As an observational study, we cannot distinguish between causation and association. Nor do we know if the changes in gene expression have a direct effect on DA closure, or if they are merely an indirect effect of other events that are responsible for its closure. However, our findings do provide biologic plausibility to the concept that the PTGIS and TFAP2B SNPs are either functional polymorphisms or in tight association with functional polymorphisms that play an active role in regulating DA closure. Since the SNPs we studied are present in haplotype blocks, the actual genetic variations responsible for the associated changes in gene expression could lie anywhere within that block. We speculate that the increased rate of DA closure associated with the PTGIS 2-SNP haplotype rs493694(G)/rs693649(A) may be due to the associated decrease in prostaglandin I2 synthase expression (and a subsequent decrease in the potent vasodilator, PGI2). On the other hand, we have no similar explanation for the changes associated with the TFAP2B SNPs since none of the SNPs appear to alter TFAP2B mRNA levels (Table 2). It is worth noting that the TFAP2B SNPs we examined are situated in unique, highly conserved regions, that are located between exons, and in proximity to a number of putative transcription factor-binding sites (Fig. 1). SNPs in or near a gene can affect both the amount and function of the mRNA or protein produced. We speculate that alterations in these unique, highly conserved, noncoding regions might alter TFAP2B splicing such that transcript levels are normal but the transcripts themselves are abnormal; or, they may have distant effects (possibly through altered transcription factor binding or microRNA production) on gene expression even beyond the TFAP2B gene in which they are located. These findings are consistent with our current understanding that many disease-associated common variants are noncoding and are enriched in DNA regulatory elements.23 Future studies will be needed to determine how these polymorphisms affect the expression of downstream genes.
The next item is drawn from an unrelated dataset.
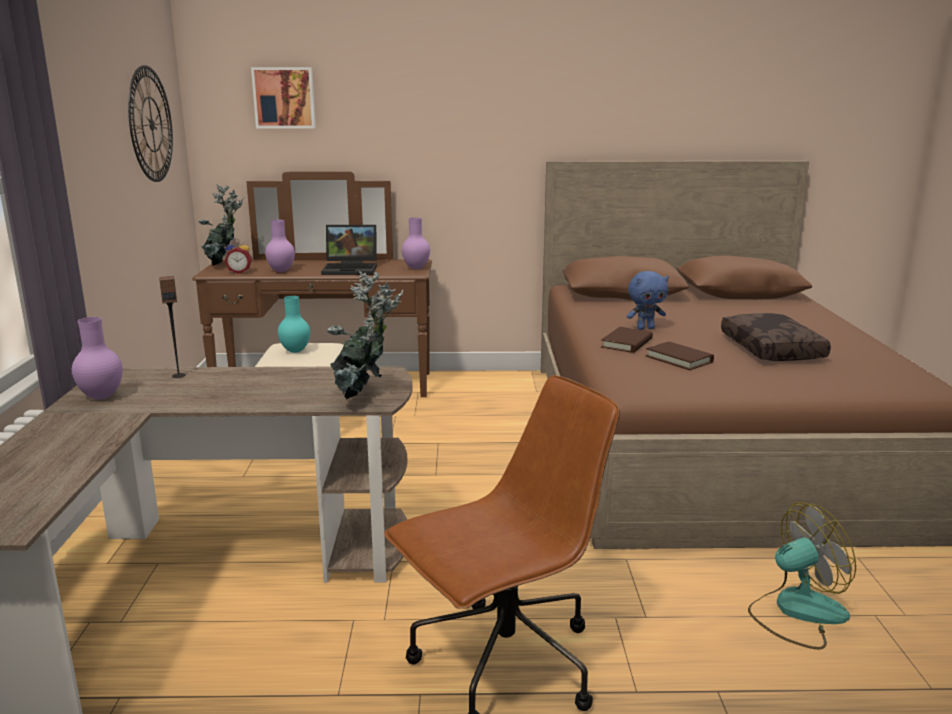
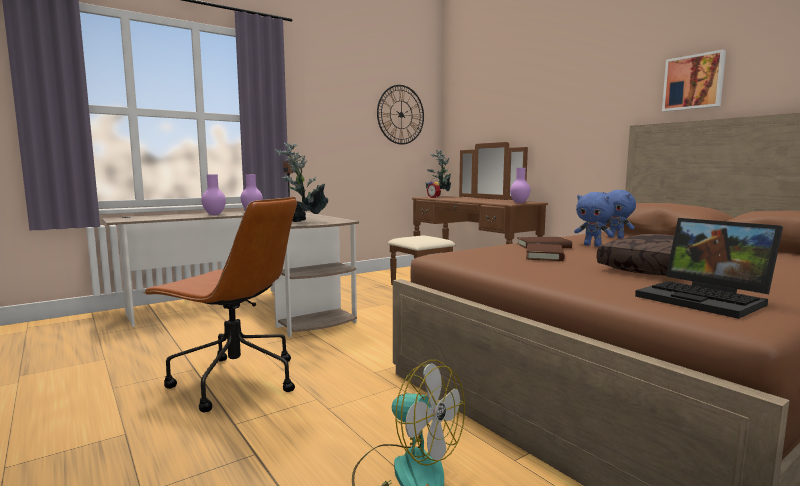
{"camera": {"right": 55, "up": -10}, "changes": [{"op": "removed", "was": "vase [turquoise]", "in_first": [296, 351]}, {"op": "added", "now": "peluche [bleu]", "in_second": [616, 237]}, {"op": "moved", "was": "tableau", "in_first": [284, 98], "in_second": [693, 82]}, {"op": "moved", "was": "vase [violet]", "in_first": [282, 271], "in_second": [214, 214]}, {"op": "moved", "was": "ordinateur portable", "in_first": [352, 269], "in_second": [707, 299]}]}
In conclusion, we found no consistent associations between the presence of polymorphisms in PTGIS and TFAP2B and the expression of “DA closure genes” unless an interaction between the polymorphisms and genetic ancestry was taken into account. When an interaction between the polymorphisms and ancestry was accounted for, the PTGIS and TFAP2B polymorphisms were associated with consistent changes in DA gene expression in DA from fetuses with European genetic ancestry.